ORISE connects the most talented and diverse students, recent graduates, faculty and educators to programs closely aligned with the interests of a variety of research facilities, including those managed for the U.S. Department of Energy (DOE) and more than a dozen other federal agencies. It administers a broad range of internships, fellowships, and research experiences available primarily to those pursuing science, technology, engineering, and math (STEM) disciplines, including undergraduate and graduate students, recent graduates, postdocs, and university faculty members. Programs are offered at DOE national laboratories and other federal agencies with research facilities located across the country as well as some locations outside the United States.

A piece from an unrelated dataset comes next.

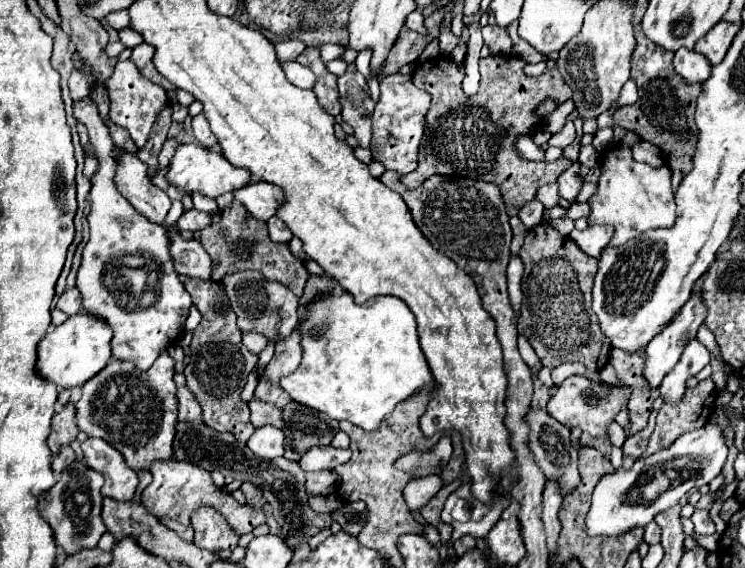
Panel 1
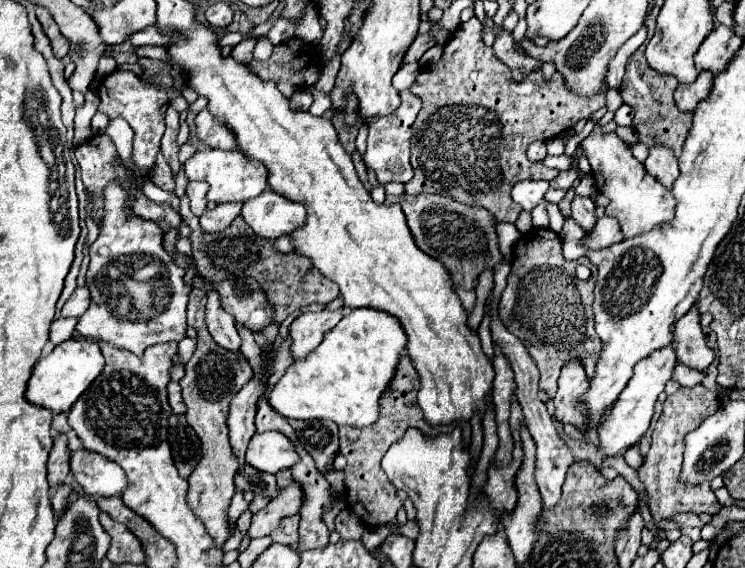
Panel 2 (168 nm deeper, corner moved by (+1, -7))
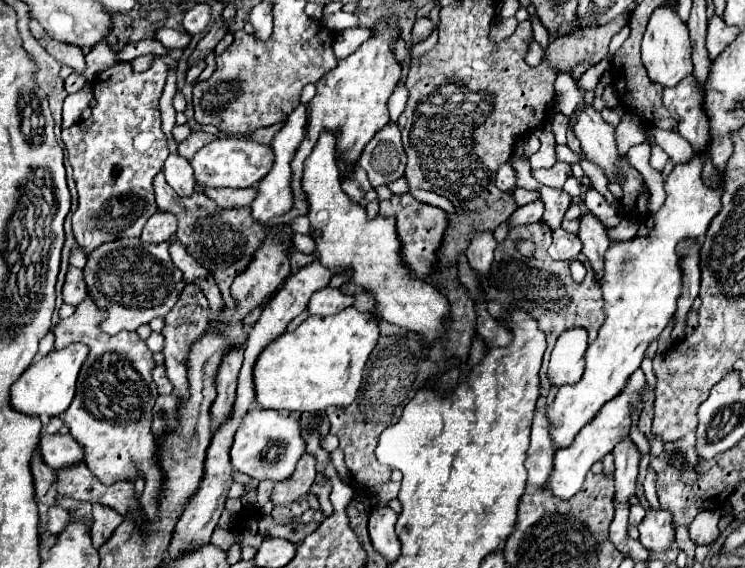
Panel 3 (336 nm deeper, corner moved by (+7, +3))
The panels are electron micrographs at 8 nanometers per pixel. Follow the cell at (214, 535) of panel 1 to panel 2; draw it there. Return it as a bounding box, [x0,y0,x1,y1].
[179,288,253,546]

Mulrooney’s fellowship will provide her with a variety of experiences as she rotates through NIAID’s various research divisions, beginning with the Division of Microbiology and Infectious Diseases and continuing on to the Division of Clinical Research, Vaccine Research Center, the Division of Intramural Research, the Division of Allergy, Immunology, and Transplantation and the Division of AIDS. She also may have the opportunity to explore external agencies outside of NIH in her rotations.

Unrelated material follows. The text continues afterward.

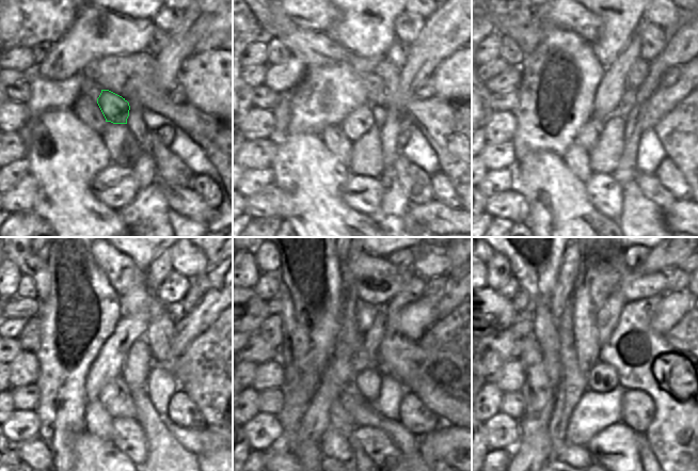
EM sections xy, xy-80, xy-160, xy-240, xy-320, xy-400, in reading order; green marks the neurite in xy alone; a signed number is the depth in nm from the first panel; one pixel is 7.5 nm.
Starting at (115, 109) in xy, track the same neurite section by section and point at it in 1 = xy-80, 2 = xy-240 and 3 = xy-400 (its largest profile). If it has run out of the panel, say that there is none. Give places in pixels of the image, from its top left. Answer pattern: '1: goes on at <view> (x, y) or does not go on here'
1: goes on at xy-80 (361, 120)
2: goes on at xy-240 (115, 395)
3: goes on at xy-400 (646, 454)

“All of my rotations will sit under the umbrella of infectious diseases and global health,” Mulrooney says, “but specifically on bioinformatics and data science and how multidisciplinary areas of research attempt to solve the world's most pressing global health challenges. I have been paired with wonderful designated mentors and work with a smart and supportive team here at NIH. During my fellowship I will eventually be working on an individual, independent project that brings together the goals of the program and my own specific interests.”
She adds, “I have always been passionate about global health, and I have to pinch myself when I walk in the doors at NIAID each morning because I'm at the forefront of this rapidly expanding field. I would absolutely not be in this position without the School of Public Health and Health Sciences. Each and every day, through peers, professors and advisers, I felt inspired by the Public Health Sciences program to identify the synergy between science and people, and to grow as a student, scientist and human. I am so grateful to have been a part of this unique and dynamic community for four life-changing years.”
Mulrooney plans to eventually enroll in a dual degree MD/MPH program, after which she intends on practicing family medicine or specializing in pediatric infectious diseases, tying together her love of public health and clinical application.
“The NIH ORISE Research Fellowship will not only provide me with an essential professional and scientific network and skill-set for the road ahead, but also a deeper understanding of the current progress, successes and challenges of the global health field,” she says. “As a fellow, I am already gaining insight into the important role of federal agencies on research developments that improve the health of people across the world. Most importantly, I have the opportunity to talk to a variety of fascinating professionals at NIH and NIAID through informational interviews and learn about their unique journeys, which has great value in deciding the career path I want to take.”